Arequipa: mineras invirtieron S/ 66 millones para evitar conflictos

La República.- Las operaciones mineras se convirtieron en fuente de los conflictos socioambientales en el país. En el valle de Tambo, provincia arequipeña de Islay, un sector de la población se resiste al proyecto minero Tía María; no solo temen la contaminación, también cuestionan el impacto de la actividad extractiva en el desarrollo de las zonas de influencia.

No es el único proyecto minero con dificultades. La respuesta de las compañías ha sido invertir en relacionamiento social para disminuir ese clima de tensión.

De acuerdo a la última actualización de la Declaración Anual Consolidada (DAC) que hacen todas las mineras al Ministerio de Energía y Minas, en la región de Arequipa invirtieron poco más de S/ 66 millones 826 para implementar planes de gestión social.

Esa estrategia apunta a prevenir y mitigar los impactos sociales negativos que genera esta actividad en su zona de influencia. Sin embargo, los conflictos persisten en zonas donde se han invertido millones. ¿Qué ocurre?
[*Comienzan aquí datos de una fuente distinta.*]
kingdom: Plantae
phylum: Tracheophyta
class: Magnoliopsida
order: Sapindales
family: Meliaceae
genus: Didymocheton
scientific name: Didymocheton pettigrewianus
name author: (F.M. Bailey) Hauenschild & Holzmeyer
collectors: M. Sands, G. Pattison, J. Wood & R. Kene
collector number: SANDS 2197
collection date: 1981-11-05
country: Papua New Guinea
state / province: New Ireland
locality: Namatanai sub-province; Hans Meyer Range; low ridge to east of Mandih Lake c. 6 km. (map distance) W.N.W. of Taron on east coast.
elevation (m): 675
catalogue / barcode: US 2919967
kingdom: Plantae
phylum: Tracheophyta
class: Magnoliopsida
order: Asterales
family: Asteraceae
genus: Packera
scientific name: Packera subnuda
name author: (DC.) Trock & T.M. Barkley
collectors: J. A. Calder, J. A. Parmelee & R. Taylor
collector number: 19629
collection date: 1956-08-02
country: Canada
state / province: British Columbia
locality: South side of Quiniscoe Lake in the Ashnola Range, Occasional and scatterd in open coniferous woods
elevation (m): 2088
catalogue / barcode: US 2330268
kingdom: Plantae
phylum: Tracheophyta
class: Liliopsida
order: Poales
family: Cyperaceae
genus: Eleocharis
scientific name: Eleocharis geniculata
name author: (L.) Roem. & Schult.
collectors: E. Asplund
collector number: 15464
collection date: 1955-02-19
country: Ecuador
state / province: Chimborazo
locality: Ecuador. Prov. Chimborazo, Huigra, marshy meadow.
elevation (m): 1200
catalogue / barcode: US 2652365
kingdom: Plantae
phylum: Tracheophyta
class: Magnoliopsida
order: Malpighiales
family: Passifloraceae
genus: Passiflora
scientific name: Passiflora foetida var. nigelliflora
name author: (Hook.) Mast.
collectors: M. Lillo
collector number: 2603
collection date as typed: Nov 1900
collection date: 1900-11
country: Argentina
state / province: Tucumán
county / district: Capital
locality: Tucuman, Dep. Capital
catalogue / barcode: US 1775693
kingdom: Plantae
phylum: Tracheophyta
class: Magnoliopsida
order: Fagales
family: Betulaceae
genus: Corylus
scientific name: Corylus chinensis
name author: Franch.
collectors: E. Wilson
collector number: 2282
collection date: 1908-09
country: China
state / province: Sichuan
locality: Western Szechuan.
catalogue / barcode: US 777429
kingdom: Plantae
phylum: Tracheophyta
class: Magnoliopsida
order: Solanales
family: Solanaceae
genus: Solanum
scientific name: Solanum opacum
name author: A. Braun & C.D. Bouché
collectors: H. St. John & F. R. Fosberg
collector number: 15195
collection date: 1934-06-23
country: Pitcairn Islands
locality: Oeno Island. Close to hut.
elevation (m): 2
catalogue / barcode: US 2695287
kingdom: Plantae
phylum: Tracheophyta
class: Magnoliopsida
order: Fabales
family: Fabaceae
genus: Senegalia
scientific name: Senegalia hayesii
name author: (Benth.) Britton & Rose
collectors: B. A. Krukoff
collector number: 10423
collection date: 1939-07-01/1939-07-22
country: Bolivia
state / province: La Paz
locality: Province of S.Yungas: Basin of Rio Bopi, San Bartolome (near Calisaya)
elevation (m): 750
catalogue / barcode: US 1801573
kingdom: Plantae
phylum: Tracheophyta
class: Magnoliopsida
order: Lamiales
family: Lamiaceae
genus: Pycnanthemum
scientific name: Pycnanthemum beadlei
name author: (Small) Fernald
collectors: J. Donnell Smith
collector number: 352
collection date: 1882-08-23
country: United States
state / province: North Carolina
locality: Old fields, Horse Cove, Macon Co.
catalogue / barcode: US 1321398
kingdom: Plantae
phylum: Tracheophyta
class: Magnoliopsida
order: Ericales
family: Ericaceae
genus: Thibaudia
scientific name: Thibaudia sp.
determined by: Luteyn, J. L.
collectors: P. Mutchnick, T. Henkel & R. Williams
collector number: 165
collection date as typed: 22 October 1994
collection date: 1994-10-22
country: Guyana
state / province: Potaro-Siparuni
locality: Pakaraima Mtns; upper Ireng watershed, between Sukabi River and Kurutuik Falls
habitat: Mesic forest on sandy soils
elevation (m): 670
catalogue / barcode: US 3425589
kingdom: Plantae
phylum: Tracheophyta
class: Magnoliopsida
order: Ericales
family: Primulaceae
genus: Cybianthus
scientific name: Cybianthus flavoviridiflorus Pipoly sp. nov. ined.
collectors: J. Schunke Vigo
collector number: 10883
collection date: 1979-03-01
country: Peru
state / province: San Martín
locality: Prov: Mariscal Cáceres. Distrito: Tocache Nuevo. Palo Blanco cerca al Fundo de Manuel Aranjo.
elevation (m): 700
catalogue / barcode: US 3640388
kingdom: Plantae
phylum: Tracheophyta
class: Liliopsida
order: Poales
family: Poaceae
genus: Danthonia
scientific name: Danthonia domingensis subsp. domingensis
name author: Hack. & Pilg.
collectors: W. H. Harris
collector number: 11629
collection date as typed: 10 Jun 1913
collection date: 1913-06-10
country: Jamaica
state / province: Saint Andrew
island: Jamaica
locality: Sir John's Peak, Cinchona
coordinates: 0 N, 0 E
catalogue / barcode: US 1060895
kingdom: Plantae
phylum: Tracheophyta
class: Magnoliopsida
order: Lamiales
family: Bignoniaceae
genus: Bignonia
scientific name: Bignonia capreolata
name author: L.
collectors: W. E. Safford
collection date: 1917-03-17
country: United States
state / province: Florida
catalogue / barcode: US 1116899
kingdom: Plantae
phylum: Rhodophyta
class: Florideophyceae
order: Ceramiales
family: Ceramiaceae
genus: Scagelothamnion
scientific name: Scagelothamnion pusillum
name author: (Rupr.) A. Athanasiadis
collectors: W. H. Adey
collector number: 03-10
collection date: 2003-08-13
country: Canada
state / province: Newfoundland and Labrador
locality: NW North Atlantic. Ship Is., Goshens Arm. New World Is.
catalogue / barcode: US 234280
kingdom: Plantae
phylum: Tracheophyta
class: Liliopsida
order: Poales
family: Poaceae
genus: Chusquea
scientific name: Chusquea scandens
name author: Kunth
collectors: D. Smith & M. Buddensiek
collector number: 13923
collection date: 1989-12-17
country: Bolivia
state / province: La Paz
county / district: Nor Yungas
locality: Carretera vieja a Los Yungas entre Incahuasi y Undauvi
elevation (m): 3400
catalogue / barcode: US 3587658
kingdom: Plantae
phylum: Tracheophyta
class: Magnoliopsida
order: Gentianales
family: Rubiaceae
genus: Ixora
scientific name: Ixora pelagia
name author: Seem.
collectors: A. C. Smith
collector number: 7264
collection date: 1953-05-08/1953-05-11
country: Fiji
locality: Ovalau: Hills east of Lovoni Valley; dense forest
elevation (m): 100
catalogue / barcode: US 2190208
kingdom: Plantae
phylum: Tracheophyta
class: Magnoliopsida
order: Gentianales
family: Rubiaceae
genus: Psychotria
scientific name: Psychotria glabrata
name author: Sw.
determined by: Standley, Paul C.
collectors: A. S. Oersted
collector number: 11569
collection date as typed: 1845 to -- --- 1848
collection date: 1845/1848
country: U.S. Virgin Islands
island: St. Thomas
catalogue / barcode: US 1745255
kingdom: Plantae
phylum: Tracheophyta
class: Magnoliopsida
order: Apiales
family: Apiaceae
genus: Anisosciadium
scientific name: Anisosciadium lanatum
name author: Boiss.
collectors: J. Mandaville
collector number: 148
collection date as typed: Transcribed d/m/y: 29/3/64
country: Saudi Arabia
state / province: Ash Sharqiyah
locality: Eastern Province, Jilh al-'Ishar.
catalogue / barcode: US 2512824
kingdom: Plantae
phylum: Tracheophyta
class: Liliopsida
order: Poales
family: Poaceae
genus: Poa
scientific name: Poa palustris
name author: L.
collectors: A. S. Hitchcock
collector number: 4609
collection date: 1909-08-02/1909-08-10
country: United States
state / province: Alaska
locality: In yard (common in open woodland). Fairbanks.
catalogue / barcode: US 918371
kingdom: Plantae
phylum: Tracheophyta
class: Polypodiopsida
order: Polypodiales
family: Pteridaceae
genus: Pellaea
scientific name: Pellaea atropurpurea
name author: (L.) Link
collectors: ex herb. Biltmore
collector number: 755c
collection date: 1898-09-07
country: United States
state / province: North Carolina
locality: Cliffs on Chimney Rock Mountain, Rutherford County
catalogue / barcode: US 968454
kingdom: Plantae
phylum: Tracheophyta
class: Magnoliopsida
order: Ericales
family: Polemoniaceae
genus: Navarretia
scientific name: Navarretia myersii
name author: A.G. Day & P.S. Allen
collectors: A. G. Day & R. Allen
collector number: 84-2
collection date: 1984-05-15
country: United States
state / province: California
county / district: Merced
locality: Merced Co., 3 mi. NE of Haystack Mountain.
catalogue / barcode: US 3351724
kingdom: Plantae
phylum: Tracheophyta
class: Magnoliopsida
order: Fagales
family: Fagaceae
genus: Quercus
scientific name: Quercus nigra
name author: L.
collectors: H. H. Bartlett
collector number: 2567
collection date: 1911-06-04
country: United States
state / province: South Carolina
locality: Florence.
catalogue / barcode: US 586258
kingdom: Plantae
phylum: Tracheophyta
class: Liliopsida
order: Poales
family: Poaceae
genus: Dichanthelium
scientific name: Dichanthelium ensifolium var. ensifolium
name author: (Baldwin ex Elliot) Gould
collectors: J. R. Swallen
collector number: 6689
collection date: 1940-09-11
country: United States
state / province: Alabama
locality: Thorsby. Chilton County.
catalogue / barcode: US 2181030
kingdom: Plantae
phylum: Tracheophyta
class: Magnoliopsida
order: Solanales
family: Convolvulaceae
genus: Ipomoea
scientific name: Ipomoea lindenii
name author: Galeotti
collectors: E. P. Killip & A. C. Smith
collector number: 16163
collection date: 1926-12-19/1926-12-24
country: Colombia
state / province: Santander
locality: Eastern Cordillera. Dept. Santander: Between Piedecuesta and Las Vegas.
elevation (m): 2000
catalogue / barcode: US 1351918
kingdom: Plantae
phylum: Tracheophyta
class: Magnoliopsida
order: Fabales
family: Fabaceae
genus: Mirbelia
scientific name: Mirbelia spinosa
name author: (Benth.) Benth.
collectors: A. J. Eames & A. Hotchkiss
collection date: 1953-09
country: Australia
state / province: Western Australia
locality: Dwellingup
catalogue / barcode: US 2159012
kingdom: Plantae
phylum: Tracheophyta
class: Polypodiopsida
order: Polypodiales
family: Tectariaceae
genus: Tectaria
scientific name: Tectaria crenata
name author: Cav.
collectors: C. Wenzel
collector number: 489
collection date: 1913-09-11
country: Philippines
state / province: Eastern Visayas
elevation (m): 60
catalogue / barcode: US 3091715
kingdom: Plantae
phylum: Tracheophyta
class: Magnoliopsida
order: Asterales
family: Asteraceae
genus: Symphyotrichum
Para Juan José Ccoyllo, del Grupo Propuesta Ciudadana, es necesario que el Estado, bajo un enfoque preventivo y territorial, fortalezca espacios permanentes y eficaces de participación ciudadana y dialogo sobre el impacto de las actividades extractivas, que convoquen a todos los agentes involucrados y vayan acompañado de un diagnostico amplio de las necesidades que existen en el territorio.

¿Qué son estos aportes?

Los aportes sociales son una inversión obligatoria, porque se encuentran enmarcados en instrumentos de gestión ambiental aprobados por los ministerios del Ambiente y Energía y Minas. También pueden ser voluntarios, cuando surgen de espacios de diálogo. Anualmente, las mineras están obligadas a presentar la información para fiscalizar si cumplieron con los compromisos asumidos. La data actualizada es del año 2018.

Un Estudio de Impacto Ambiental no solo mide las posibles afectaciones que generará la actividad minera, una parte del estudio también examina el entorno social. Se diseñan estrategias para contrarrestar posibles impactos negativos en el Plan de Gestión Social de cada empresa. Este documento es fiscalizado por OEFA y la Oficina General de Gestión Social del Ministerio de Energía y Minas.

El Plan de Gestión Social contiene un plan de desarrollo comunitario, programa de inversiones y un programa de monitoreo. Pese a ello, persisten los conflictos.

Por ejemplo, la DAC muestra que en el 2018 la minera Southern invirtió S/ 2 millones 911 mil en la provincia de Islay, como parte de su Plan de Gestión Social. Pese a ello, en 2019 se reavivó el conflicto en el valle de Tambo, cuando se entregó la licencia de construcción de Tía María. Esta inversión estaba destinada a prevenirlo. Para poner paños fríos al asunto, los funcionarios de la empresa tuvieron que admitir que no había licencia social y que iniciarían el proyecto una vez la consiguieran.

La declaración jurada muestra que se invirtió S/2 millones 318 en proyectos destinados a la salud. A la educación S/ 169 mil, para la promoción de la cultura unos S/145 mil, para infraestructura básica S/7 mil y para la gestión ambiental S/ 3 mil. La mayor parte del presupuesto se destinó al financiamiento de los expedientes de los hospitales de Cocachacra y Alto Inclán.

Inversión que debe hacer el Estado

Lo que muestra el registro de declaraciones es que las mineras destinan la mayor parte de su inversión social a la creación de infraestructura básica (caminos, redes de agua y luz, etc), que a la nutrición, el empleo local y la gestión ambiental.

En Arequipa, 14 empresas presentaron su declaración jurada. La provincia que recibe mayor inversión es Arequipa. Cerro Verde destinó S/ 43 millones 797 mil. La provincia que recibe menos inversión es Camaná.

La minera Buenaventura reportó sobre 4 operaciones, donde invirtió más de S/ 9 millones 101 mil. En Lari, donde funcionan las unidades mineras Chaquelle 32 y Chaquelle 41, se invirtió S/ 349 mil. El mismo año los pobladores del distrito protestaron contra la minera, señalando que no cumplía con sus compromisos asumidos.

Jorge Sosa, profesor de la Universidad Católica Santa María, explica que estas inversiones se tienen que dar, porque de lo contrario no saldrían adelante proyectos mineros. Sin embargo, cuestionó que la mayor parte se destine a infraestructura básica, salud y educación; ya que esta labor le compete al Estado, pero por abandono es asumida por los privados, como una estrategia para obtener la licencia social.